## Source passage:
- Opening Delimiter -
Bullying – Attempting To Catch The Creep

Recently I posted about an unpleasant bullying incident on New Year’s Eve 2022 in which a guest (who I regarded as an old friend) at another friend’s private house party, arrived at the event later than me and loudly, bombastically shook hands with all other guests in a room I was in, but seemed to boycott me twice. Finally he turned to me as if about to wish me the compliments of the season but then drew his hand back, wrinkled his face and snarled, ‘Ew no, I don’t think so. Not you, yeuch’ and left the room. He knows I am a recovering bowel cancer patient in remission and sensitive that my stoma bag for life might contribute to rejecting me. He literally treated me like a mediaeval leper, trying to ostracise me. Twenty minutes later he came back, leaned in my face and told me he had been joking,that it was just a joke and gain repeated that it was a joke, as if fearful I might report the incident to the hosts of the event, which I had no desire to do as I did not want to spoil their first post-lockdown social gathering.

On July 1st 2023 I was at another party with friends and I knew he was also attending. I was wary of a repeat incident and also decided to confront him on his behaviour. I intercepted him at the only point at which he was on his own all night, as he emerged from a bathroom break. As he had been pleasant to me on other occasions before and after the outburst sneering with such loathing at my stoma. I ask him bluntly if he was the nice Martin (his first name) I had met at a beer festival in Wigan, or the nasty Martin who had come at me at the Mark and Elaine hosted party with the ’Ew not you’ remarks. I fully expected his denial. At first he just grinned smugly at me as if proud of himself but he looked red with worry too. I repeated my accusation at which he switched to telling me he ‘didn’t remember’ the incident and skulked off. I told him he did remember but he repeated that he did not. He flinched when I told him to talk to me about it when he ‘grows a pair’.
- Closing Delimiter -
Stored data entries
- Opening Delimiter -
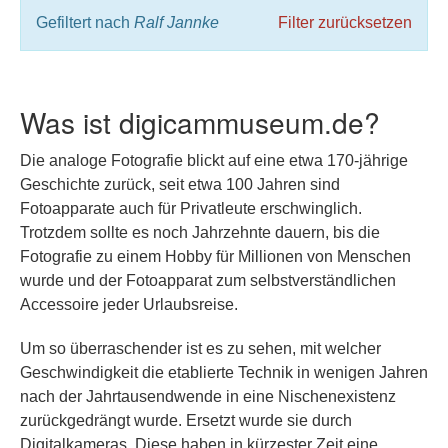
Gefiltert nach
Ralf Jannke
Filter zurücksetzen
Was ist digicammuseum.de?
Die analoge Fotografie blickt auf eine etwa 170-jährige
Geschichte zurück, seit etwa 100 Jahren sind
Fotoapparate auch für Privatleute erschwinglich.
Trotzdem sollte es noch Jahrzehnte dauern, bis die
Fotografie zu einem Hobby für Millionen von Menschen
wurde und der Fotoapparat zum selbstverständlichen
Accessoire jeder Urlaubsreise.
Um so überraschender ist es zu sehen, mit welcher
Geschwindigkeit die etablierte Technik in wenigen Jahren
nach der Jahrtausendwende in eine Nischenexistenz
zurückgedrängt wurde. Ersetzt wurde sie durch
Digitalkameras. Diese haben in kürzester Zeit eine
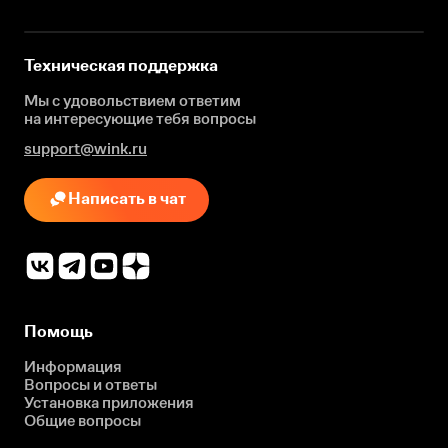
Техническая поддержка
Мы с удовольствием ответим
на интересующие
тебя вопросы
support@wink.ru
Написать в чат
Помощь
Информация
Вопросы и ответы
Установка приложения
Общие вопросы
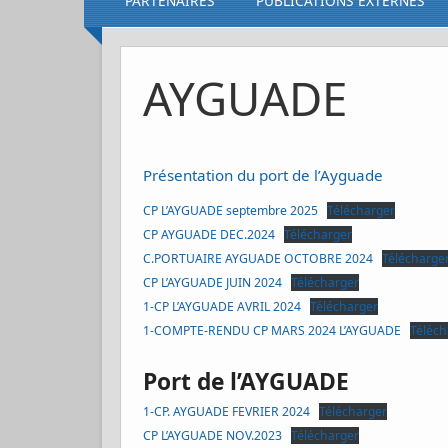
PARTENAIRES
PUBLICATIONS EXTERNES
AYGUADE
Présentation du port de l’Ayguade
CP L’AYGUADE septembre 2025
Télécharger
CP AYGUADE DEC.2024
Télécharger
C.PORTUAIRE AYGUADE OCTOBRE 2024
Télécharge
CP L’AYGUADE JUIN 2024
Télécharger
1-CP L’AYGUADE AVRIL 2024
Télécharger
1-COMPTE-RENDU CP MARS 2024 L’AYGUADE
Téléch
Port de l’AYGUADE
1-CP. AYGUADE FEVRIER 2024
Télécharger
CP L’AYGUADE NOV.2023
Télécharger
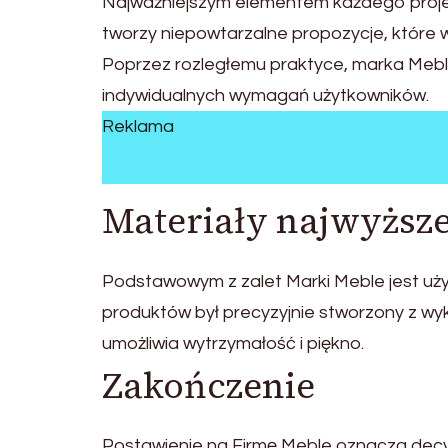
Najważniejszym elementem każdego projek
tworzy niepowtarzalne propozycje, które
Poprzez rozległemu praktyce, marka Mebl
indywidualnych wymagań użytkowników.
Reklama
Materiały najwyższe
Podstawowym z zalet Marki Meble jest uż
produktów był precyzyjnie stworzony z wyk
umożliwia wytrzymałość i piękno.
Zakończenie
Postawienie na Firmę Meble oznacza decyz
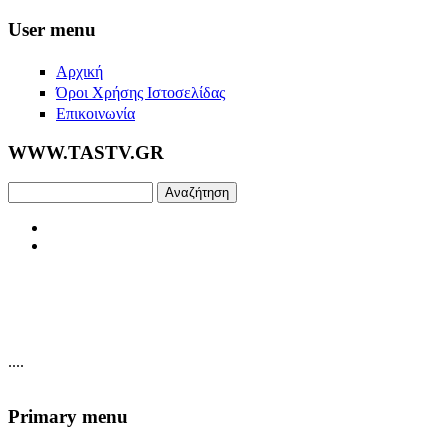
Skip to main content
User menu
Αρχική
Όροι Χρήσης Ιστοσελίδας
Επικοινωνία
WWW.TASTV.GR
Αναζήτηση
....
Primary menu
- Closing Delimiter -
## Problem description:
Copy out the entire account of the bullying incident word for word, from its title to its final sentence.

## Written solution:
Bullying – Attempting To Catch The Creep

Recently I posted about an unpleasant bullying incident on New Year’s Eve 2022 in which a guest (who I regarded as an old friend) at another friend’s private house party, arrived at the event later than me and loudly, bombastically shook hands with all other guests in a room I was in, but seemed to boycott me twice. Finally he turned to me as if about to wish me the compliments of the season but then drew his hand back, wrinkled his face and snarled, ‘Ew no, I don’t think so. Not you, yeuch’ and left the room. He knows I am a recovering bowel cancer patient in remission and sensitive that my stoma bag for life might contribute to rejecting me. He literally treated me like a mediaeval leper, trying to ostracise me. Twenty minutes later he came back, leaned in my face and told me he had been joking,that it was just a joke and gain repeated that it was a joke, as if fearful I might report the incident to the hosts of the event, which I had no desire to do as I did not want to spoil their first post-lockdown social gathering.

On July 1st 2023 I was at another party with friends and I knew he was also attending. I was wary of a repeat incident and also decided to confront him on his behaviour. I intercepted him at the only point at which he was on his own all night, as he emerged from a bathroom break. As he had been pleasant to me on other occasions before and after the outburst sneering with such loathing at my stoma. I ask him bluntly if he was the nice Martin (his first name) I had met at a beer festival in Wigan, or the nasty Martin who had come at me at the Mark and Elaine hosted party with the ’Ew not you’ remarks. I fully expected his denial. At first he just grinned smugly at me as if proud of himself but he looked red with worry too. I repeated my accusation at which he switched to telling me he ‘didn’t remember’ the incident and skulked off. I told him he did remember but he repeated that he did not. He flinched when I told him to talk to me about it when he ‘grows a pair’.